3. De inspecteur heeft de aanslag (dagtekening 9 juni 2000) overeenkomstig de aangifte opgelegd. Daarbij is de maximale rentevrijstelling van ƒ 2.000 toegekend. De inspecteur heeft het verzoek om toepassing van de uitsmeerregeling voor de onder 1. genoemde rente-inkomsten afgewezen. De toepassing van de uitsmeerregeling op alleen de nabetaalde uitkeringen leidde niet tot een vermindering van de verschuldigde belasting; reden waarom de uitsmeerregeling ten aanzien van de nabetaalde uitkeringen geen toepas-sing heeft gevonden. Bij de bestreden uitspraak heeft de inspecteur het bezwaar afgewezen.
4. In geschil is of:
(a) de uitsmeerregeling van toepassing is op de voornoemde aan belanghebbende betaalde rentebedragen;
(b) belanghebbende in het onderhavige jaar een rentevrijstelling hoger dan ƒ 2.000 kan claimen; en
(c) het gelijkheidsbeginsel geschonden is,
welke vragen belanghebbende bevestigend en de inspecteur ontkennend beantwoordt.
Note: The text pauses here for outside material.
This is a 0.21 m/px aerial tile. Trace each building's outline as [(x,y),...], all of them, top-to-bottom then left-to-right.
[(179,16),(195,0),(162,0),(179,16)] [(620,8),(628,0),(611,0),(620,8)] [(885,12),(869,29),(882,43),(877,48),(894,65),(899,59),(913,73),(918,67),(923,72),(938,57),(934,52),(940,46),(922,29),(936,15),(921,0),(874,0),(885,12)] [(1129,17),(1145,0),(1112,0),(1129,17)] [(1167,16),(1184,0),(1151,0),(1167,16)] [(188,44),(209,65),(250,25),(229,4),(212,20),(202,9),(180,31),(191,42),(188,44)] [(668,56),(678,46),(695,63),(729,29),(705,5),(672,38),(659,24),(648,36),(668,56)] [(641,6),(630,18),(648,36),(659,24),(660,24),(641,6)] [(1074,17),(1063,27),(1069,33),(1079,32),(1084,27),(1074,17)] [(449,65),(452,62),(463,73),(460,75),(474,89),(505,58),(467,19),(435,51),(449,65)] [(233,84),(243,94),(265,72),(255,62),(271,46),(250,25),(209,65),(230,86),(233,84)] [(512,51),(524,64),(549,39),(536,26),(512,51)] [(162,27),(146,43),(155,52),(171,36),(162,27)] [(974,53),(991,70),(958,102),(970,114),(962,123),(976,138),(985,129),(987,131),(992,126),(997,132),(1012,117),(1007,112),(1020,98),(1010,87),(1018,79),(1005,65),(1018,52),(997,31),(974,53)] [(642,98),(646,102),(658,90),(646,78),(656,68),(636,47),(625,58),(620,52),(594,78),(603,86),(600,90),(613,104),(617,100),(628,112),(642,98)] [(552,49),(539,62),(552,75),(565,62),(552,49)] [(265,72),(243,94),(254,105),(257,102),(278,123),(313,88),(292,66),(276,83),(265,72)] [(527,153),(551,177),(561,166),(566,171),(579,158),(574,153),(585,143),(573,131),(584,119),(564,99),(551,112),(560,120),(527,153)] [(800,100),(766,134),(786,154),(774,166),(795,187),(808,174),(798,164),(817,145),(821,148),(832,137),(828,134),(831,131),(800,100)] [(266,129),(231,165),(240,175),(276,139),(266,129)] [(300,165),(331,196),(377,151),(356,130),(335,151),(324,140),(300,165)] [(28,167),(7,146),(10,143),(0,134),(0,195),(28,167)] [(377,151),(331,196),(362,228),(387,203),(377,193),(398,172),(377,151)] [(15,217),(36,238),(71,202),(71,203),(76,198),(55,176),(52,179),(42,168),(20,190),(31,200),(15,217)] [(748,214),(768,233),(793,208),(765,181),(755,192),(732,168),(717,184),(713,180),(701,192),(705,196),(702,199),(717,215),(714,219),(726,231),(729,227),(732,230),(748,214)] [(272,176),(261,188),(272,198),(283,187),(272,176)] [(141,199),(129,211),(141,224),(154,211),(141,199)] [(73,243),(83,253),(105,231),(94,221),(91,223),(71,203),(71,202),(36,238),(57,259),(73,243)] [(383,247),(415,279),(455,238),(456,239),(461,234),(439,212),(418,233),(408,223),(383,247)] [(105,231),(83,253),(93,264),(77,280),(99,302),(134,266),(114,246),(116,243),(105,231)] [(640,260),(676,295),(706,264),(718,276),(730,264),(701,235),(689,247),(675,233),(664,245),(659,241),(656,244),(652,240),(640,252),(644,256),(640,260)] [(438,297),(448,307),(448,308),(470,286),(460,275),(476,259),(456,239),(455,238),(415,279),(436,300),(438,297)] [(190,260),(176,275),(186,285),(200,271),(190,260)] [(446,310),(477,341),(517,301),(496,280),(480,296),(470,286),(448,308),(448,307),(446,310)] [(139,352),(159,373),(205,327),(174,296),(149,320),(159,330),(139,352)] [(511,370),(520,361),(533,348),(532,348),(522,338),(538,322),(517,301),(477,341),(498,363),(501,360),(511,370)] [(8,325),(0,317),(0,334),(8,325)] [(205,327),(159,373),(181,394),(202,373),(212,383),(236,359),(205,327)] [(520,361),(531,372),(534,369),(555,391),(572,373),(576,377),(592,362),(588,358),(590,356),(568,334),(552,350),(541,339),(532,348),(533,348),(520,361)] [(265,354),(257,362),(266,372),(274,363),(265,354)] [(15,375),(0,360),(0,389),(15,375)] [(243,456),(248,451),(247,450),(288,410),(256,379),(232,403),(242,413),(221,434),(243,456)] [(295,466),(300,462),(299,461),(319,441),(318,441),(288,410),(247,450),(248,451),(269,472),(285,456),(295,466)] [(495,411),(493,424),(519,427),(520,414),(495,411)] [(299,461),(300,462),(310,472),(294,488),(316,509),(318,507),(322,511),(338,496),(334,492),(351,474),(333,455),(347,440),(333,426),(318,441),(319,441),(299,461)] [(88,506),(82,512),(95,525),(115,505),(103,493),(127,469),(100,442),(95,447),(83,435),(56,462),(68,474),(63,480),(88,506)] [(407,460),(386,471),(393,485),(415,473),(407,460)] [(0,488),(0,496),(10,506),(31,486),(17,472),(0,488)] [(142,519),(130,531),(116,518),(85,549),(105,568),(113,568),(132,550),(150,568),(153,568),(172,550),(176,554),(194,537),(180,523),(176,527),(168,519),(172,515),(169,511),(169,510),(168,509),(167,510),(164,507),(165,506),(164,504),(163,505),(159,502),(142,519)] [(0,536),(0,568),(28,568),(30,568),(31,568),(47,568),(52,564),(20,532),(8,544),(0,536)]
5. De uitsmeerregeling is de door de Staatssecretaris van Financiën verleende goedkeuring nabetaalde inkomsten toe te rekenen aan de jaren waarop die inkomsten naar hun aard betrekking hebben (resolutie van 4 oktober 1991, nr. DB91/4045, BNB 1991/347). Een dergelijk geval doet zich hier niet voor: het recht van belanghebbende op de rentebetalingen is eerst ontstaan bij de nabetaling WAO en de nabetaling ziektewet (beide in 1999), en niet reeds eerder, zodat geen sprake is van aanlooptermijnen. Onder aanlooptermijnen wordt in dit verband verstaan termijnen van inkomsten welke door vertraging in de uitbetaling gecumuleerd zijn genoten op een later tijdstip dan het tijdstip waarop het recht op die inkomsten voor het eerst is ontstaan. Het uitsmeerbeleid is niet van toepassing op de aan belanghebbende betaalde rentebedragen.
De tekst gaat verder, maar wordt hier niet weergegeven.